14En balise de ce maillage sans centre ni périphérie, nous suivons Marek (Roschdy Zem), un policier des forces spéciales du RAID (Recherche Assistance Intervention Dissuasion) infiltré chez des trafiquants de narcotiques. Pour coincer ces gros-bonnets, il se fait passer pour un « go-fasteur », un as du volant semant les autorités grâce à ses prouesses en automobile et à sa célérité. Film à suspense, basé sur la course-poursuite et le double jeu, Go Fast signe le renouveau du polar à la française, un genre mal-aimé depuis José Giovanni et Alain Corneau. Van Hoofstadt n’est pourtant pas l’héritier de cette tradition de film d’atmosphère où les casses et la traque des policiers dessinent le portrait métaphysique des hors-la-loi.
15Le héros, ici, c’est le trafic de drogue lui-même, la mise en réseau géographique et humaine des produits illicites et des malfrats qui semblent se jouer de toutes les barrières (la légalité, les frontières). Tout, dans Go Fast, est ainsi une histoire de vitesse et de réduction des échelles pour ne pas se faire pincer. Le film sur la drogue est en cela proche de celui sur la mafia. La « Pieuvre » a su recréer un tissu social mettant en déroute toute tentative de soumission. Le travail des policiers est donc de se réapproprier l’espace et de le court-circuiter en y apposant un dispositif sécuritaire. Cette problématique éminemment géographique d’occupation des aires est la dynamique dramatique de Go Fast.
16Planquée au dixième étage d’une barre d’immeubles de Clichy-sous-Bois, l’équipe de policiers à laquelle appartient Marek « verrouille » ainsi le secteur en disposant des caméras-vidéo braquées sur la cour qui accueillera une livraison de drogue et en utilisant des talkies-walkies. Mais, une fois à découvert, c’est à une vendetta sans merci que les forces de l’ordre doivent faire face : deux jeunes à peine majeurs les abattent de sang-froid.

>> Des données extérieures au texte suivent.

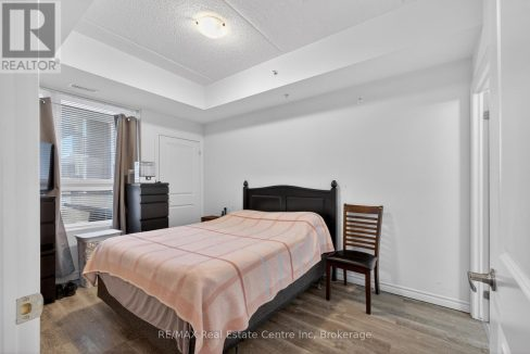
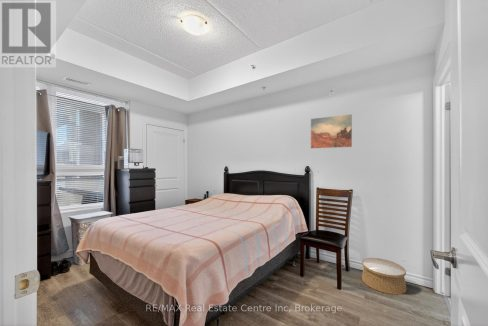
+ woven basket [361,257,408,295]
+ wall art [310,113,353,149]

17L’intelligence de Go Fast est de dépasser le constat médiatique et l’expertise de ses scénaristes (on retrouve l’écriture d’Emmanuel Prévost, un commissaire divisionnaire) pour inscrire le trafic de drogue dans celui du crime mondialisé. Cet angle d’attaque, emprunté au cinéma américain des années 2000 (Traffic de Steven Soderbegh en est la matrice), a peut-être définitivement transformé le polar en un rhizome où policiers et hors-la-loi ne sont plus que des pions sur l’échiquier criminel.
18Aurélien Lester
Faubourg 36, de Christophe Barratier, film français (2 h), avec Gérard Jugnot, Clovis Cornillac, Kad Merad, sortie le 24 septembre 2008
19Le succès du précédent film de Christophe Barratier, Les Choristes, reposait en partie sur un dispositif efficace de beaux sentiments, dépeints avec une vision nostalgique et un peu édulcorée d’un « bon vieux temps » que certains avaient dénoncé, qualifiant le film de rétrograde, voire de « réactionnaire », alors qu’il n’avait pas de prétention politique ou même sociale : Christophe Barratier se contentait de faire un travail d’artisan, et son sujet était plus, nous semble-t-il, la bienveillance fondamentale – et idéalisée – de l’âme humaine. Au service de son scénario, des clichés, certes, des chromos, le tout agencé de manière habile et au service d’un cinéma populaire de bon aloi.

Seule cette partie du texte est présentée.